Arch of Drusus: name of a monument on the Via Appia.
Born 38 BCE, very soon after his mother Livia had divorced Tiberius Claudius Nero and married Octavian (the future emperor Augustus), the Roman prince Drusus was widely believed to be the latter's son. Octavian adopted his stepson when the boy was six years old and gave him an excellent education. In 15 BCE, the young man commanded an army against the Raetians, which were defeated. After 12, he was responsible for the Roman conquest of Germania, conquered the valleys of the rivers Main and Lippe, crossed the Weser, and reached the river Elbe. In the winter of 11/10, he celebrated a minor triumph (an ovatio). In 9, he died after a fall from his horse. The conqueror of Germania was twenty-nine years old.
The monument now known as Arch of Drusus has nothing to do with Drusus. In fact, it was built more than two centuries after his death at the point where the Aqua Antoniana aqueduct, which supplied the Baths of Caracalla, crossed the Via Appia. As was usual, the arch on which the water was carried across the road, was decorated (cf. the Porta Maggiore).

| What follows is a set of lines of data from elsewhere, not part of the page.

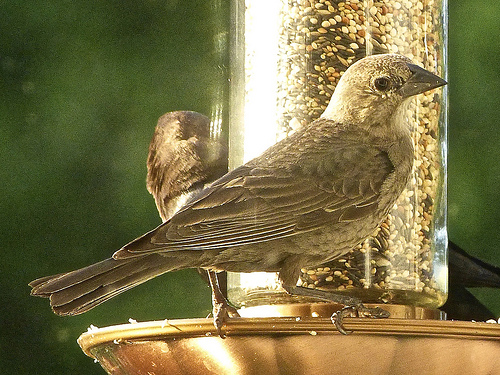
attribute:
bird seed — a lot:
[221, 10, 459, 297]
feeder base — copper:
[76, 315, 498, 372]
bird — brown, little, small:
[26, 51, 449, 338]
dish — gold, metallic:
[75, 314, 498, 373]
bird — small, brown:
[142, 109, 498, 319]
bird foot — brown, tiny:
[329, 298, 388, 338]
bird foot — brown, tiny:
[207, 301, 242, 340]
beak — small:
[398, 63, 449, 99]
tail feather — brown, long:
[17, 246, 185, 322]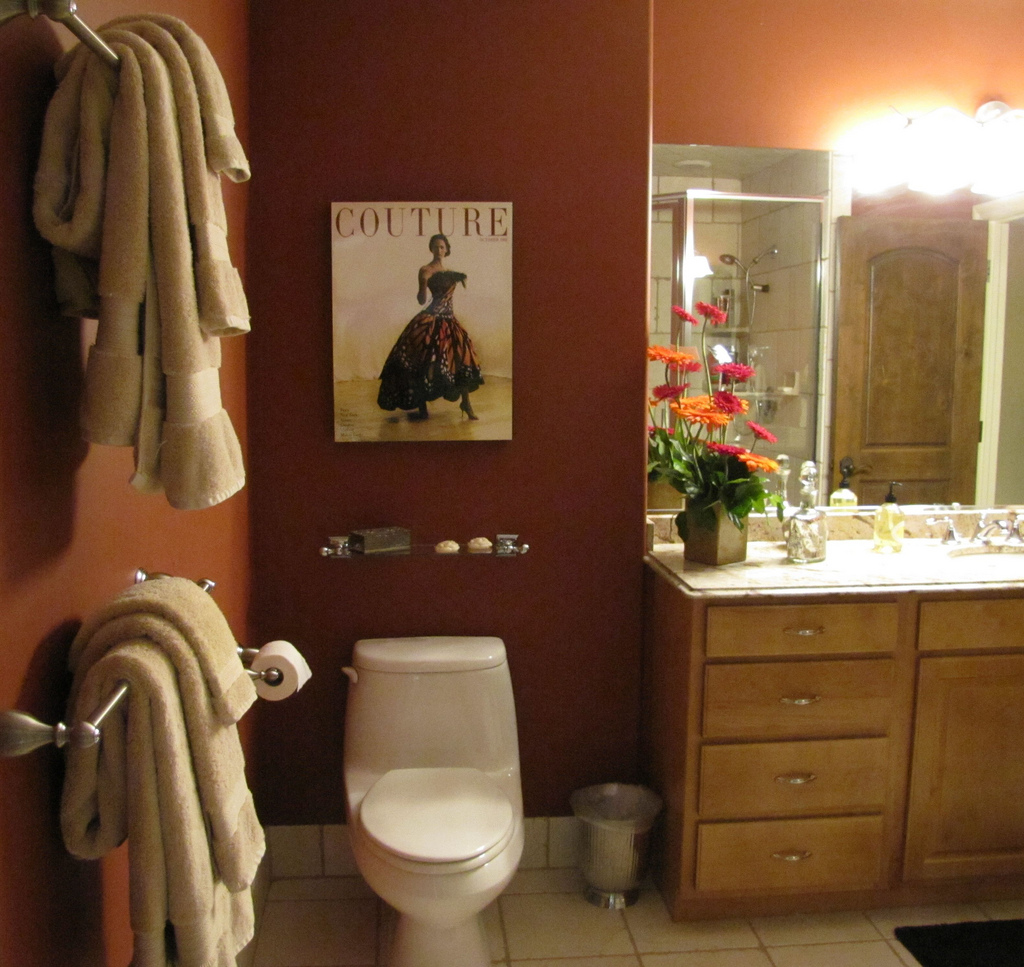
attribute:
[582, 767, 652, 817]
bag — garbage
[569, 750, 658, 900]
can — garbage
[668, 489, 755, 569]
vase — metal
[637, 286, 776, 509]
flowers — red, orange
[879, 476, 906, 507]
nozzle — black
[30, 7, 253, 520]
towel — cream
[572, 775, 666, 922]
can — garbage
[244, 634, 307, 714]
paper — toilet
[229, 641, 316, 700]
dispenser — toilet paper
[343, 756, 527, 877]
toilet seat — white, closed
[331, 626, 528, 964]
toilet — white, porcelain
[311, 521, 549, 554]
toiletries — miscellaneous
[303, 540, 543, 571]
shelf — clear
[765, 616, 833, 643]
handle — silver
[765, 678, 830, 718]
handle — silver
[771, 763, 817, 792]
handle — silver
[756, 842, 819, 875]
handle — silver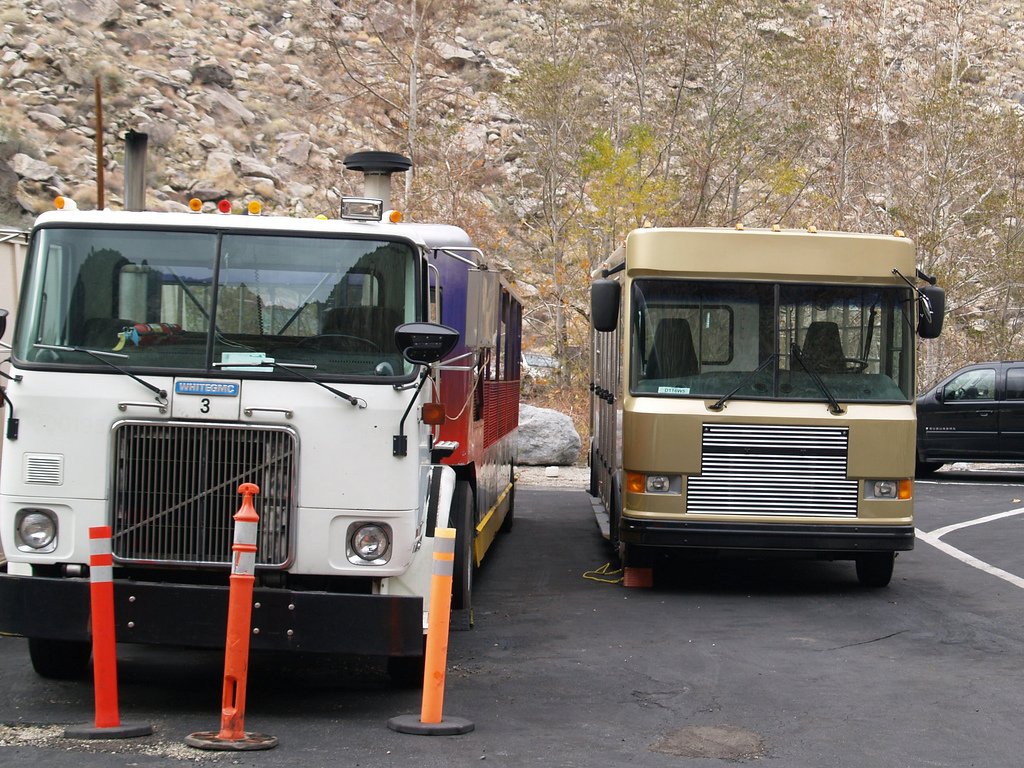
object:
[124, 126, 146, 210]
pipes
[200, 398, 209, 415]
number 3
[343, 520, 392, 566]
headlight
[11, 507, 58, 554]
headlight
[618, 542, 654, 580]
front tire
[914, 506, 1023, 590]
line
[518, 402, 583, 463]
large rock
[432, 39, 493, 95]
rock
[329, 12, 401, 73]
rock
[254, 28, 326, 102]
rock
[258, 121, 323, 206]
rock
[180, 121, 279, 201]
rock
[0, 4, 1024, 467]
hill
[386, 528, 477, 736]
pylon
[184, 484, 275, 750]
pylon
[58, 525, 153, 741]
pylon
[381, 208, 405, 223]
light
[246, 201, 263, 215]
light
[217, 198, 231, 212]
light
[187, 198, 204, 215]
light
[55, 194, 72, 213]
light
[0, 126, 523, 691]
white truck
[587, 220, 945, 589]
bus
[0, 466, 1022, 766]
road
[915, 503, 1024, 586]
white line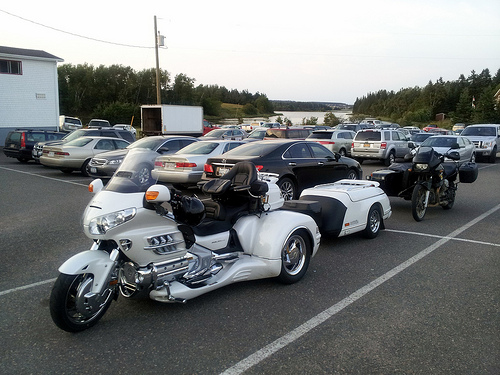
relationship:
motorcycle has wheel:
[52, 176, 322, 292] [43, 259, 142, 337]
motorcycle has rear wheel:
[52, 176, 322, 292] [267, 230, 324, 286]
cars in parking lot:
[211, 107, 414, 187] [398, 230, 497, 359]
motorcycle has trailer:
[52, 176, 322, 292] [306, 180, 408, 239]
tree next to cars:
[77, 59, 123, 105] [211, 107, 414, 187]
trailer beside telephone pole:
[137, 105, 206, 133] [143, 47, 170, 61]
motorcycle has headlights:
[52, 176, 322, 292] [138, 182, 161, 201]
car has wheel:
[258, 136, 327, 185] [277, 180, 304, 199]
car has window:
[258, 136, 327, 185] [304, 137, 323, 156]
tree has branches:
[77, 59, 123, 105] [184, 71, 203, 84]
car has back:
[258, 136, 327, 185] [200, 155, 236, 177]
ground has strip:
[246, 294, 378, 366] [330, 282, 374, 306]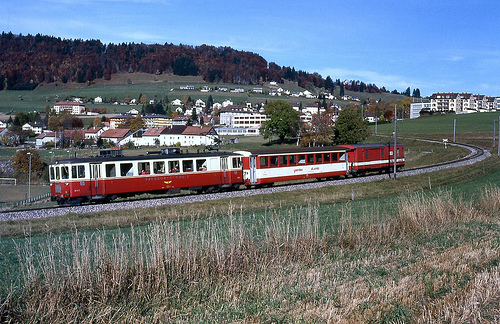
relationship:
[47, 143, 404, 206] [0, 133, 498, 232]
train on train tracks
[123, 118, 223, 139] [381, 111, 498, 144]
house on hill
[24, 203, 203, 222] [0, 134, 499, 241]
gravel next to tracks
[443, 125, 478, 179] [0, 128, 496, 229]
rails on track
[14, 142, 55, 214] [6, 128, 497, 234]
poles next to tracks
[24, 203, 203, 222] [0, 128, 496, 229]
gravel next to track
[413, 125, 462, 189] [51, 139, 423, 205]
track behind train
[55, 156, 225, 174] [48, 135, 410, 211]
windows in train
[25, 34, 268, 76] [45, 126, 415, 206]
trees are behind train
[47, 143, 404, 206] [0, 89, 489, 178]
train travelling thru city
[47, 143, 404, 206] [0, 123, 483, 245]
train on track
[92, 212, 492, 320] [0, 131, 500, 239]
rockd around track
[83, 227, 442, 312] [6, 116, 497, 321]
grass in field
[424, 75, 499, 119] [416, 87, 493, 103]
buildings has roof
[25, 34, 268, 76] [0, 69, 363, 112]
trees are on hills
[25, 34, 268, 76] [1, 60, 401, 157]
trees are on village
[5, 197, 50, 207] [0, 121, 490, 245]
fence close to traint racks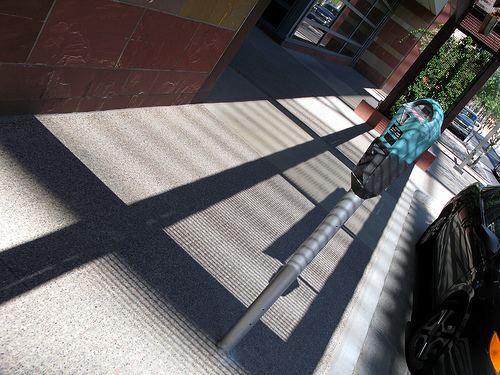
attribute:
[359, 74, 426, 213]
meter — blue, black, parking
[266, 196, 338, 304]
pole — metal, gray, supporting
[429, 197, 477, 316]
car — shiny, next, parked, blue, captured, infront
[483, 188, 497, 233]
window — glass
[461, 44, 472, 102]
column — support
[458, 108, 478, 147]
truck — parked, blue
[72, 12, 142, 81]
wall — here, brown, stone, tile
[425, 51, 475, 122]
tree — beyond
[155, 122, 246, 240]
sidewalk — paved, gray, concrete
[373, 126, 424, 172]
stickers — black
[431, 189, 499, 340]
vehicle — black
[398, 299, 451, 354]
tire — black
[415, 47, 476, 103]
plant — house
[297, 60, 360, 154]
floor — white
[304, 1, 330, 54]
partition — glass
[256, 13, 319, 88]
entrance — here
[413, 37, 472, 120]
plants — green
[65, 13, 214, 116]
bricks — red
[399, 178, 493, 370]
vehicle — black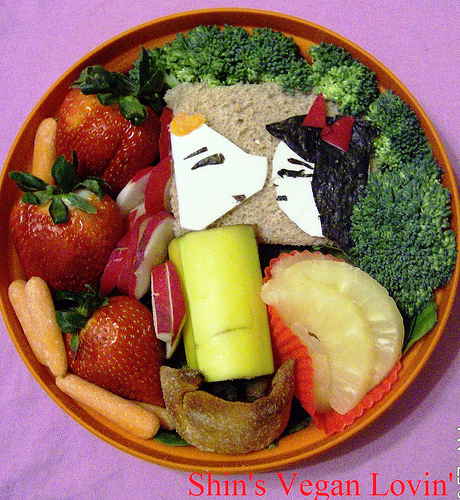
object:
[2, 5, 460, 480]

The remains of the real Arch of Drusus, which was erected by the Senate,note may have been found near this part of the aqueduct, which is close to the Porta Sebastiano. A coin that commemorates Drusus' victories in Germania. struck by his son Claudius, shows the real monument. On top of the arch is a statue of Drusus on horseback, flanked by two trophies and sitting captives.